Quero perguntar como sabem meu nome, que recusei veementemente a dizer em todo o tempo em que estive aqui, ou o que significa "passar no teste", mas fico calada – perguntas podem me custar caro.

– Quieta, menina! – exclama Koume – Do jeito que você pensa alto, até Ganondorf pode ouvir seus pensamentos do outro lado do reino!

Ganondorf, o vilão do jogo. As coisas começam a fazer sentido.

– O que querem de mim? – sibilo, a voz rouca e fraca, minha primeira tentativa de fala em dias.

Uma das jovens Gerudo bate com o punho da espada em minha nuca.

– Será que ainda não aprendeu, menina desobediente? – exclama a velha dos cristais de gelo – Só fale conosco quando chamada.

– Não é o que queremos com você, Cecília – responde Koume – É o que temos a lhe oferecer. Ah, garota, não faça essa cara de dúvida. No fundo, sabe do que estamos falando. Nós temos o que você mais quer.

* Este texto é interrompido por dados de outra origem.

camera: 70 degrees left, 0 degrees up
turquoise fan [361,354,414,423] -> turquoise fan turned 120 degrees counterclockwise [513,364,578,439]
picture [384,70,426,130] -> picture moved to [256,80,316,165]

Não me admira que meus pensamentos sejam ouvidos do outro lado do reino – minha mente está à mil, cheia de ideias e possibilidades, quase nenhuma boa.

Temo saber o que elas querem dizer, afinal.

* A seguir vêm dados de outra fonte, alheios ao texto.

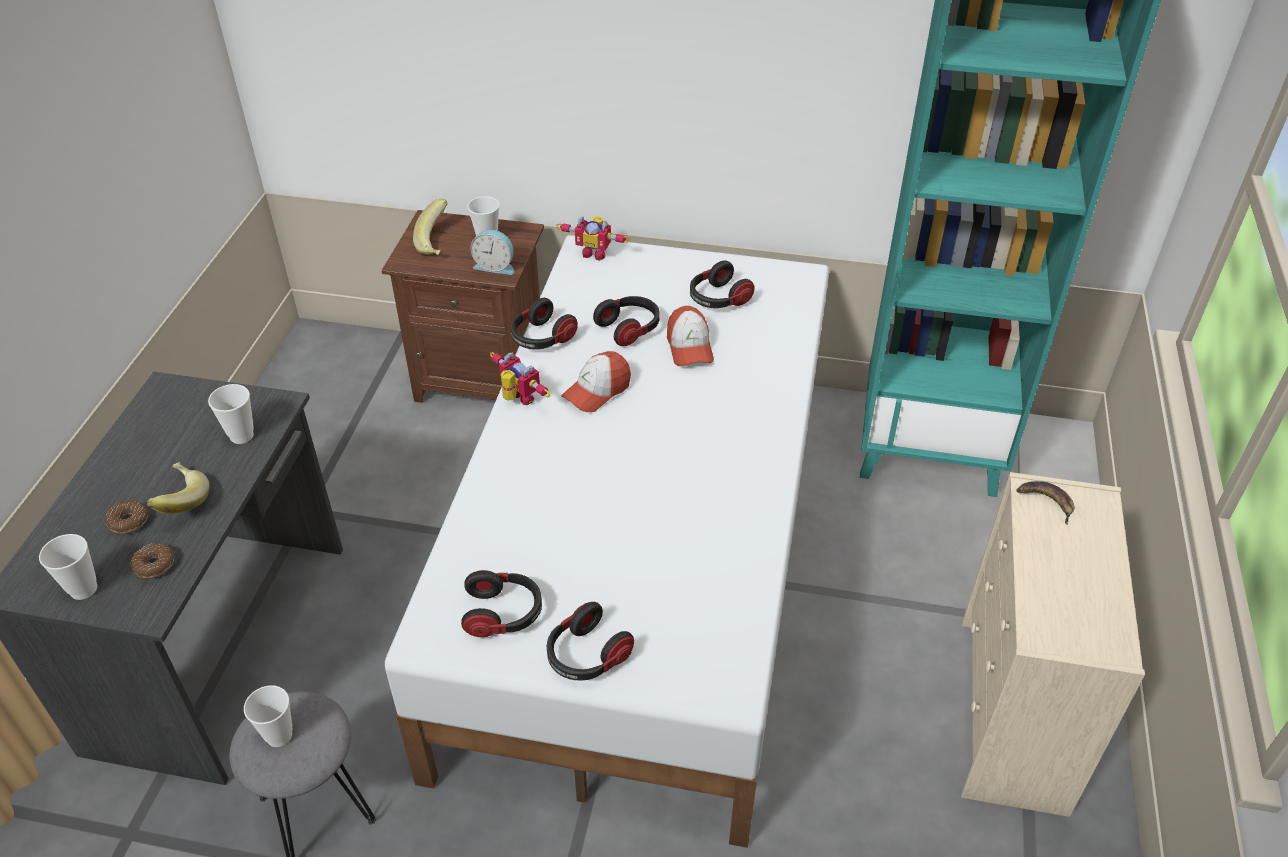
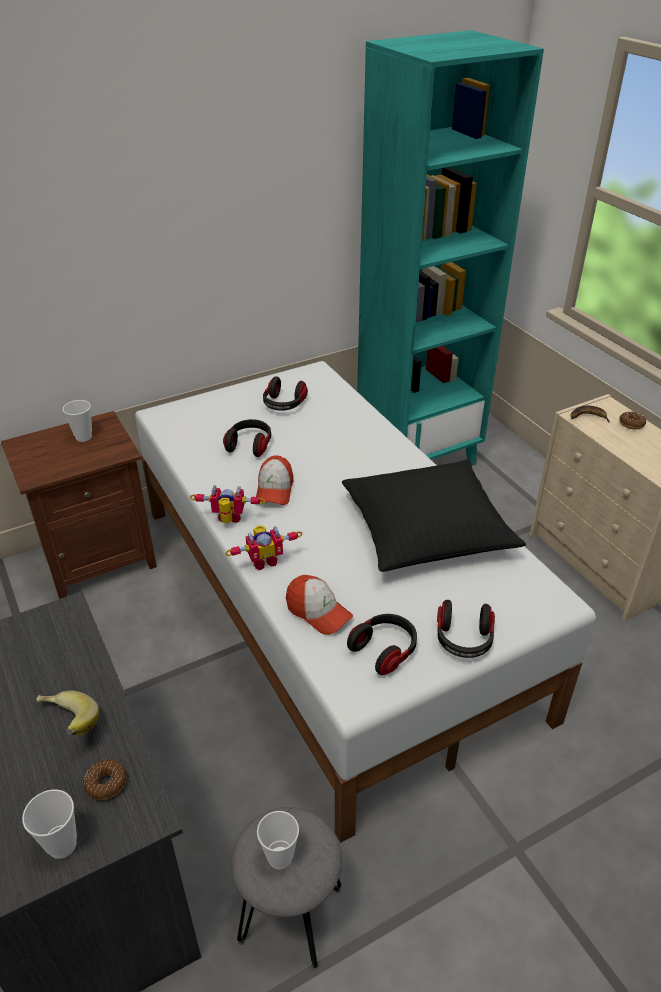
camera: 40 degrees left, 5 degrees down
donut [105,500,148,534] -> donut moved to [619,411,646,429]
cup [208,384,254,444] -> none
banana [413,199,448,255] -> none
alarm clock [471,230,514,275] -> none
headphones [511,298,578,349] -> none
toy robot [556,216,630,261] -> toy robot moved to [225,525,302,570]
cap [667,306,714,366] -> cap moved to [286,575,353,635]
none -> black pillow [342,460,526,572]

– Sim – murmura Kotake – Nós sabemos o que é feito dessa sua amiguinha, Alice.

Sou um turbilhão de emoções contraditórias: esperança, suspeita, dúvida, medo, dor, ódio. Tento refreá-las o quanto posso, mais rápido do que me permito senti-las, e ouvir os termos das feiticeiras até o final.

– Claro que não vamos dar o doce de graça, não é, Koume?

– Não mesmo, Kotake – a velha de cabelos flamejantes ri novamente – Você não esteve aqui a toa, não, moleca. Queremos que faça um trabalhinho para nós, o que acha?

Silêncio. Tento absorver tudo o que acabei de ouvir. Estou totalmente desorientada e preciso pensar rápido.

– Vamos, responda! – berra Kotake.

Mais um longo silêncio se desdobra até que eu finalmente decida responder.

– Só digam o que eu tenho que fazer – respondo, por fim.

Sim, convenço a mim mesma, Alice teria feito o mesmo por mim.